Zimbabwe will attend a Commonwealth summit this week in London as an observer, an official said Monday, underlining the country's international re-engagement since President Robert Mugabe's fall.

Mugabe angrily pulled Zimbabwe out of the Commonwealth bloc in 2003 after its membership was suspended over violent and graft-ridden elections the previous year.

Zimbabwe had fractured relations with the West and became increasingly isolated under Mugabe, who held power since independence from Britain in 1980 until his shock ousting last year.

Foreign affairs secretary Joey Bimha told AFP that Zimbabwe would be represented by Foreign Minister Sibusiso Moyo at the two-day heads of state meeting in London starting on Thursday.

"The minister has been invited by his counterpart in Britain but he will not take part in the deliberations," Bimha told AFP.

Bimha said Zimbabwe's attendance reflected President Emmerson Mnangagwa's intention to improve international relations and boost foreign investment in the post-Mugabe era.

"The president has said he will do everything necessary to re-engage with everyone," he said.

Zimbabwe left the Commonwealth at the height of land seizures, when white farmers were evicted in favour of landless black people in a policy that wrecked the agriculture sector and triggered national economic collapse.

Mugabe regularly said "to hell with the Commonwealth" - a bloc of former British colonies - and launched bitter verbal assaults against Zimbabwe's former colonial ruler.

Mnangagwa, Mugabe's former deputy and a hardline loyalist in the ruling Zanu-PF party, came to power in November after a brief military intervention.
- - - -
→ **What you are asked to do**: In the news excerpt about Zimbabwe and the Commonwealth summit, who will represent Zimbabwe at the London meeting? The listing that follows isn't needed for anything here.
- - - -
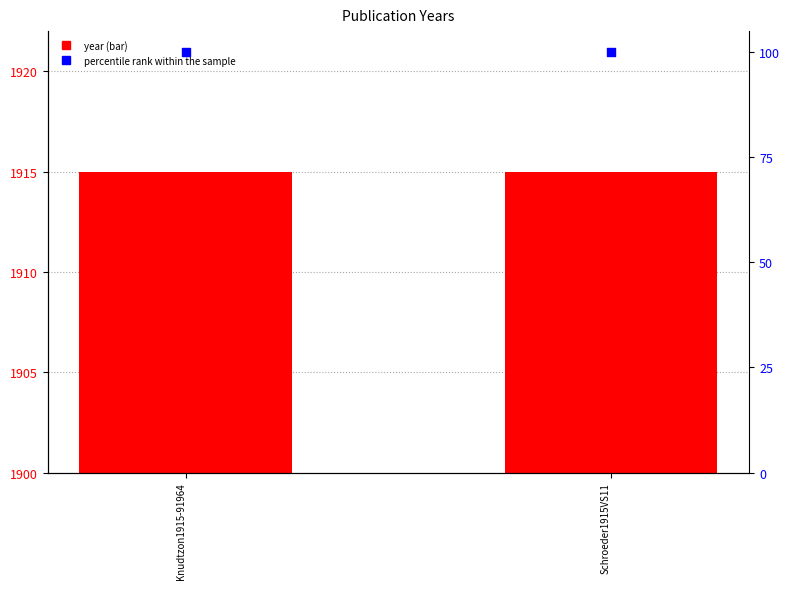

Which series reaches the maximum Y coordinate?

year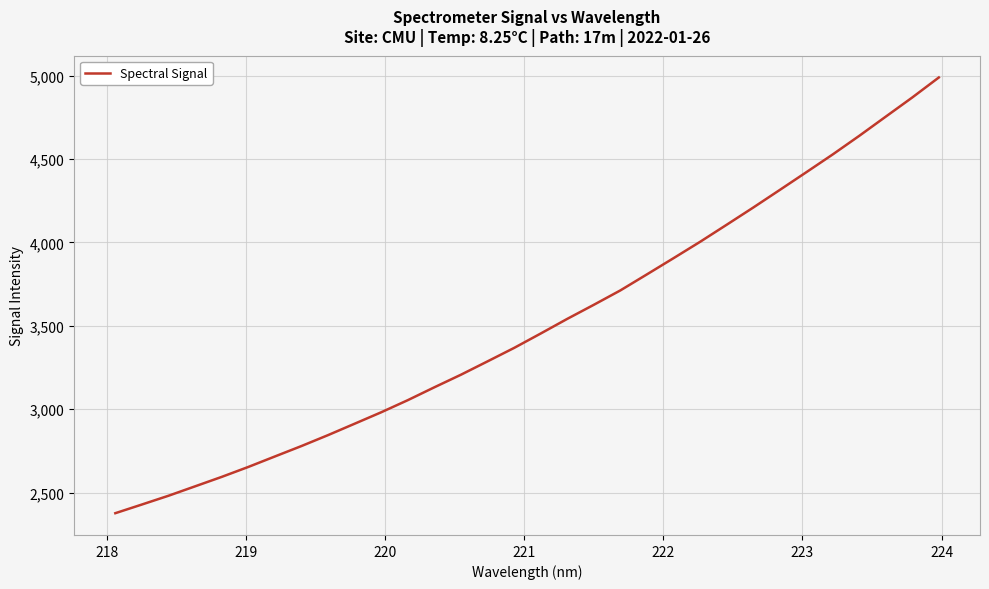

What is the difference between the maximum and minimum values?

2612.9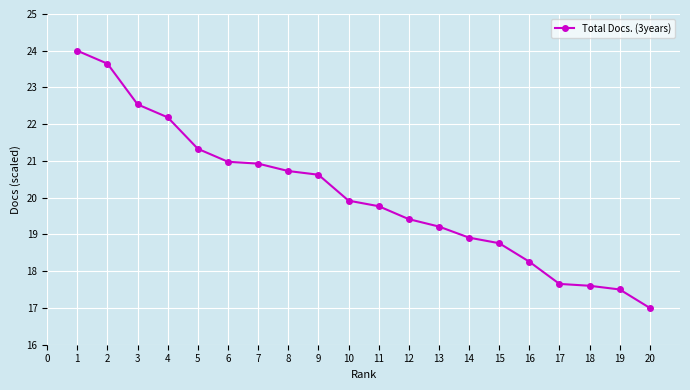

Reading right to left, what are all the values shown in this chart?

20=17.0	19=17.5	18=17.6	17=17.7	16=18.3	15=18.8	14=18.9	13=19.2	12=19.4	11=19.8	10=19.9	9=20.6	8=20.7	7=20.9	6=21.0	5=21.3	4=22.2	3=22.5	2=23.6	1=24.0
- - - -
→ **Output for this exercise**: Foreign Minister Sibusiso Moyo.